Instructions
(1) In the excerpt on cloud credentials below, what does the speaker say "ephemeral" means?
(2) Please carry on the excerpt on cloud credentials below, starting right after its final sentence.

Excerpt
::::::::::

So please keep this in mind, the perimeter as we know it in this day and age where we're adopting cloud platforms and technologies, in order to do many things from software to IT operations, it's no longer the same perimeter. We now have a converged perimeter, a mix of what we used to call our classic perimeter and the cloud services that were adopting. Next up, please. With this converging, where we had to basically go back and forth and operate in this different platforms. We need mechanisms that allow us to authenticate, that allow us to secure and provide our users in our applications a way to talk to each other.

So if we put together the processes of ITOPS, DevOps, and now we put this on their context of, a converged perimeter, there are credentials everywhere, from SSH key pairs, which is obviously commonly used to log into servers. The Slack tokens, for example, which is basically a tool or communication tool that is used between many developers in IT operations, SAML tokens. The SAML tokens are basically a way to authenticate through an API. We also are looking at IAM secrets which is usually, had to do with identity authentication management, how we authenticate users, certificates, key pairs. And of course, we had things such as API keys, Oauth tokens, example of that it's Oauth tokens and Google platform for example, or Azure.

In this environments, we have quite a bit of credentials, which makes the job of defenders even more complicated, 'cause if you had issues before, when you only had a perimeter, let's say with passwords or password policies or people storing stuff that was available to others. Now it gets worse because now you had to deal with plenty of different sets of new credentials that can expose your organization in ways that many of you probably can't see it yet, but it is happening. And we will show some examples of it. Next up, please. So continuing my description of why is it that now we have all this new credentials, and we have this risk scenarios that are increased because of the converging of this new cloud technologies, which many times IT administrators and CIS admins or even SEC operations had to say it. They tend not to see things into cloud like they belong to them because the line between the cloud provider and the customer is responsibility.

It's not very clear. And because there is no clarity in that the risk increases, the risk like I said before, now a converged perimeter and now there is a number of credentials that are passing back and forth which many times I had to say the biggest problem is the lack of visibility at the cloud level, because it is assumed somehow, that this cloud environments are secure. Because it's a responsibility for example of the provider or because many people somehow don't think that this will affect them. The truth is that it will affect you.

And then here are some risk scenarios that you should consider within this context. One of them is you're having developers with very high privileges that are either pushing code that are logging into servers. Example, developer logs in locally, has high privileges then happens to log in into a cloud server, reuses the said credentials, makes a mistake and hard codes credentials in some code. That is a problem. When this credentials get leak, they may end up in public repositories. When this credentials are embedded in public repositories and because of the speed and the dynamics of software production for example, the link to production systems is almost immediate.

So it's very hard to catch it or stop it. Once the mistake has been made. Also remember, like I was saying before, because a lot of these environments are ephemeral. Ephemeral means you can destroy it any time you want. They're usually dismissed and they're poorly monitored.

I'll give you another example of this. Your developers or your IT operations are just wanting a specific application or stack. They just go to a public hub of where this container is for example, there are containers and they just download them and they don't check if there are backdoors in it, then they put the credentials in it. This thing goes into the two chain of a company that's developing software.

::::::::::

Input data
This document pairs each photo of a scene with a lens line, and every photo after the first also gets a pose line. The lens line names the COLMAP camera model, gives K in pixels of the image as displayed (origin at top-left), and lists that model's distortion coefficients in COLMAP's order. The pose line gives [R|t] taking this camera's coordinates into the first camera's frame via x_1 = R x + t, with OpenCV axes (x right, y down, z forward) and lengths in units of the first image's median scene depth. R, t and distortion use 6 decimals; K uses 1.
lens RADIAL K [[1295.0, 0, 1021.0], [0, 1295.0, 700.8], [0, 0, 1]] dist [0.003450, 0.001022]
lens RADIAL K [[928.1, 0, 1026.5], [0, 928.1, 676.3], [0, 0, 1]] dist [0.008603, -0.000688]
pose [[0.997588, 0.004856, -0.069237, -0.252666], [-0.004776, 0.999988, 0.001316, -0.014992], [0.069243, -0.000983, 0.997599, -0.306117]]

::::::::::

Answers by item
(1) It means you can destroy it any time you want.

(2)
And somehow this ends up either in your private container repository or even worse at a public repository of software. And finally, we've been looking at this lately, is the use of federated credentials, when you're using federated credentials it means if the credential is compromised, either inside or at the cloud, it can be reused. And it can be reused, you can go North-South, East-West, and we're seeing this already. In fact, we're seeing campaigns where now part of the post exploitation TTPs involve the search and the use if found of federated credentials at the cloud connected environment. Next up, please.

So let's talk a little better what the primary source of leaked credentials is. It's usually a public repository. So what you see here is the main public repositories for software. And here we had Bitbucket, GitHub, which is very popular. S3 Buckets, you'll be surprised the number of S3 Buckets that are public and exposed. Things like Open DB or Gitlabs.

So if you are an attacker and you're trying to find somebody that either by omission or neglect, embedded credentials that could be reused, this would be your sources of leaked credentials. And we're going to show you that today, we're gonna show you with data, how this is a problem. This is a current problem and it needs to be addressed. Next up please. Here's a little bit more what I was just saying. With the use and the creation of this sort of technologies that enable seamless operation, between what used to be called the North-South meaning from perimeter out of the internet, and back and forth or a lateral movement, which is East-West.

It is now possible in many of those environments where there's a converged perimeter, the possibility to pivot North-South, what does this mean? This means that because you now have either reuse credentials that work inside the perimeter and at the cloud level, or you have federated systems that allow the seamless pass-through operation from North-South or East-West then now it is technically possible to basically do what we used to call lateral moment, but instead of East-West could be North-South. Why? Because credentials persist for an endpoint to cloud, there is a risk of credential abuse that is increased in federated environments. And this allows pivoting, because now I can pivot between endpoints and cloud providers.

And like I said before, we're starting to see the adoption of POS exploitation, TTPs that involve the search and use and abuse of either cloud connected credentials, or abuse or reuse of federated credentials. So this obviously can come from different vectors, but one of them is the unvetted images. Unvetted images are a clear and present danger.

Why, because, like I said before, many companies, for some reason, because these are ephemeral environments, meaning you deploy it, use it for what you want to use it and then destroy it. Somehow they pass as they are secure or they don't care much about it. And what happens is they end up in a private enterprise repositories where they had been implanted back door and many other vulnerabilities that basically could pass through simply because you have a developer that wanted many and a specific piece of code that was in that container. However, this wasn't scanned, this was not look upon security scanners, or it's not even inventory by operation. That's a huge risk. And then re-emphasizing that recent post exploitation DDBs such as Pass The Cookie and Golden SAML are examples of converged perimeter attack vectors.

Again, as we are entering a series of environments, where now a lot of these cloud technologies are part of our perimeter, our converged perimeters, this TTPs will become as well a standard. And what happens is with these items of risk and items that they can lead to obviously issues and even compromise, organizations need visibility. Not only inside the perimeter and at the cloud. I'd like to emphasize again, that the problem starts here, from becoming aware that the cloud does not belong, although it may belong to the provider, it's your responsibility to keep it secure. And it's your data and you have to watch it. Next up, please.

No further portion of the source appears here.